Nessel on Monday wrote a letter to Oxford officials, offering to bring the dog to the school for the 2022-23 school year at no cost to the district.
Speaking live with WWJ’s Erin Vee Tuesday night, Elite Detection K9 CEO Greg Guidice says his program is effective for a number of reasons.
“One, they’re mobile. They can go anywhere, so they can search students as they’re coming through in the morning, their backpacks, they can search lockers, they can go to the gymnasium, they can do cars in the parking lot and the perimeter of the building,” Guidice said.
“The other really huge benefit is, canines can smell what we as humans can’t,” he said. “An analogy is, we as humans can smell a teaspoon of sugar in a cup of coffee. These canines can smell that same teaspoon of sugar in the water that fills two Olympic-size pools.”
He says the dogs, unlike many trained K9 dogs in most situations, are available to students and teachers “to just be a dog” when they’re not working. That includes being available for comfort and emotional support.

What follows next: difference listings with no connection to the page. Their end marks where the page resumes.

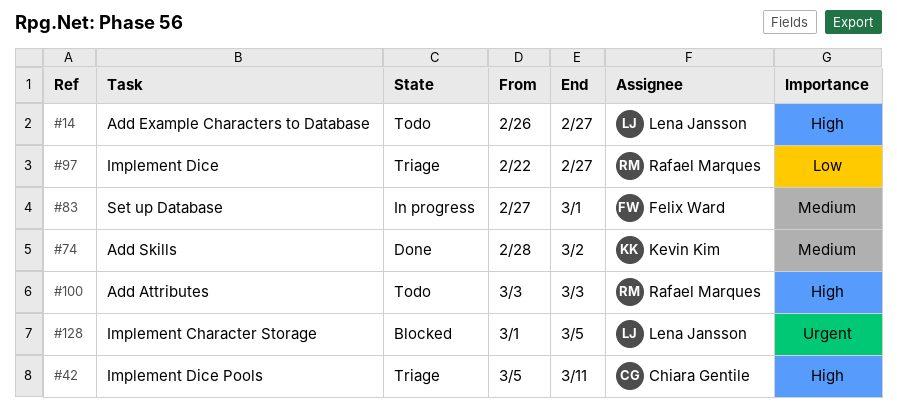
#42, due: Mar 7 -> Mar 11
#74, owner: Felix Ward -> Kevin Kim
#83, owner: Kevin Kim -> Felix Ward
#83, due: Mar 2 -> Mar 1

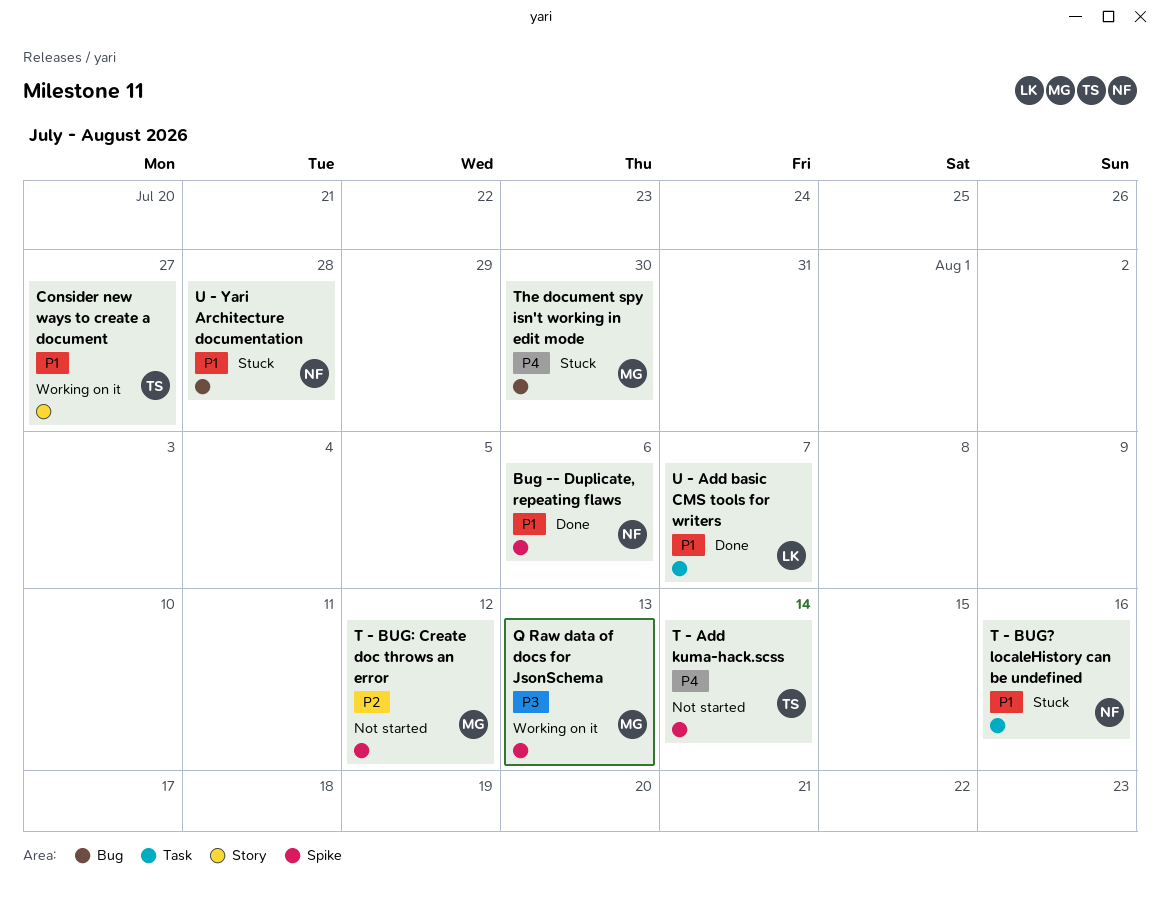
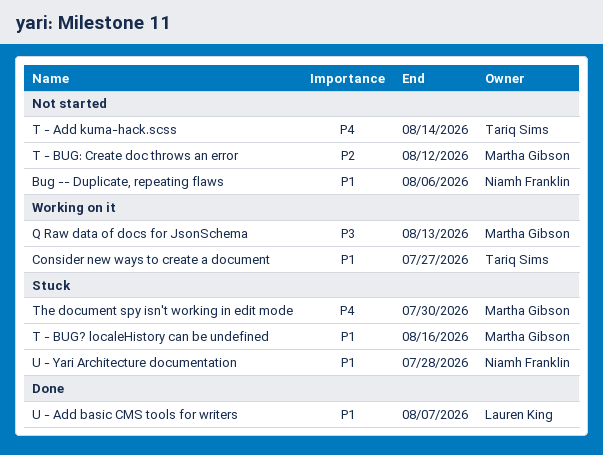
Bug -- Duplicate, repeating flaws, status: Done -> Not started
T - BUG? localeHistory can be undefined, owner: Niamh Franklin -> Martha Gibson

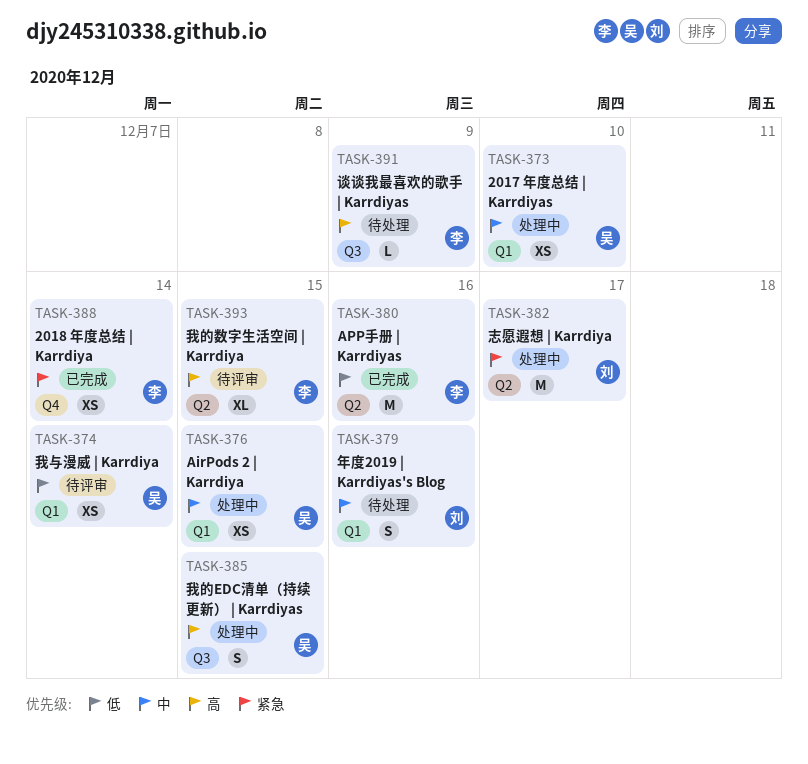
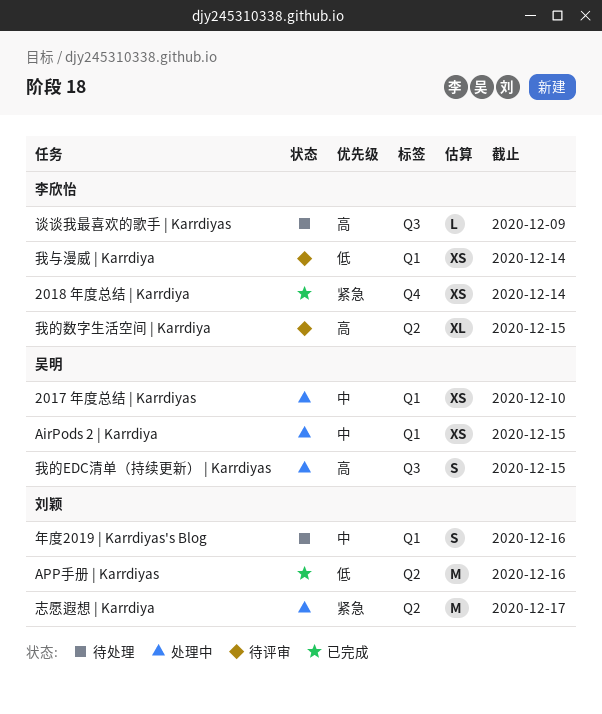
APP手册 | Karrdiyas, owner: 李欣怡 -> 刘颖
我与漫威 | Karrdiya, owner: 吴明 -> 李欣怡

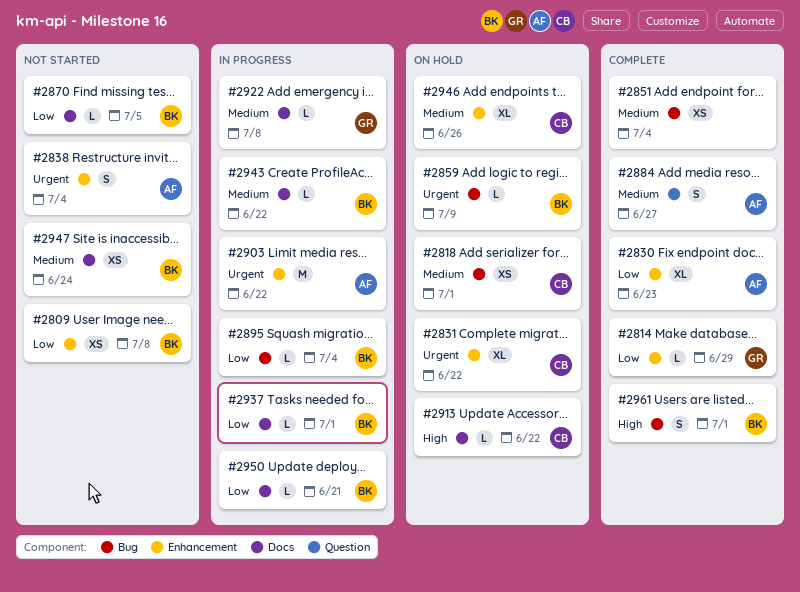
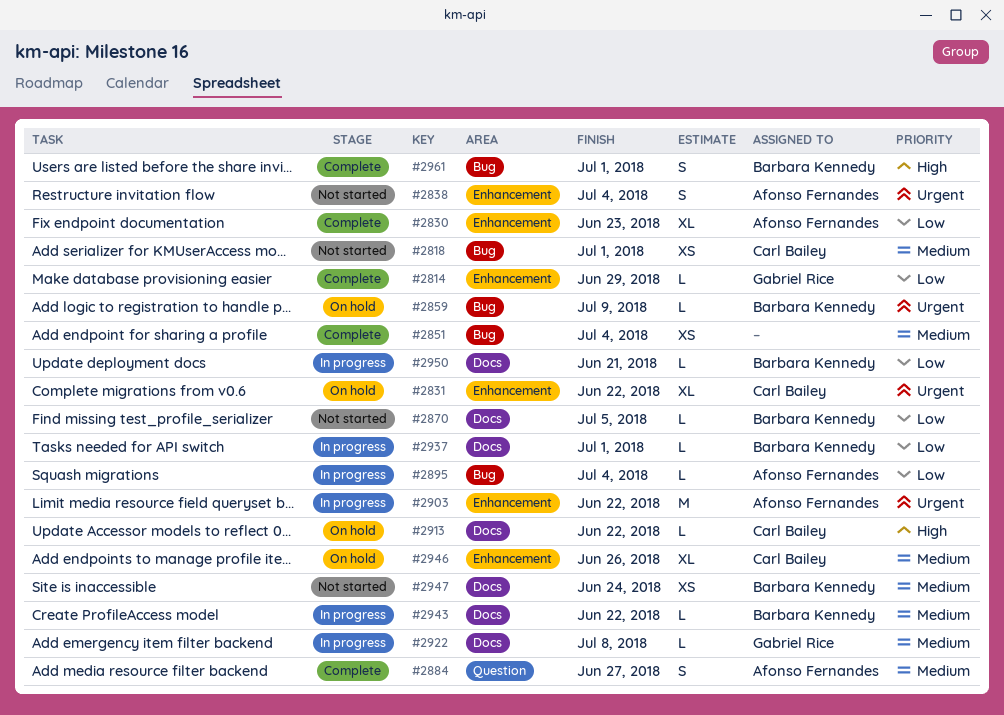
#2809: present -> none
#2818, status: On hold -> Not started
#2895, owner: Barbara Kennedy -> Afonso Fernandes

Also in Nessel’s letter, she renewed her offer to conduct a private investigation of the Nov. 30, 2021 shooting that claimed the lives of four students and injured seven other people inside the school.
“It is my sincere hope that the board will consider my offer to provide a dog from Elite Detection K9 to the Oxford High School for the next school year, and that you will reconsider your rejection of my offer to perform a review of the circumstances leading up to the events of November 30, 2021,” her letter said. “As I stated before, the costs of the investigation will be borne solely by my office and the investigation will be conducted in such a manner as not to interfere with the ongoing criminal proceedings being handled by the Oakland County Prosecutor’s Office.”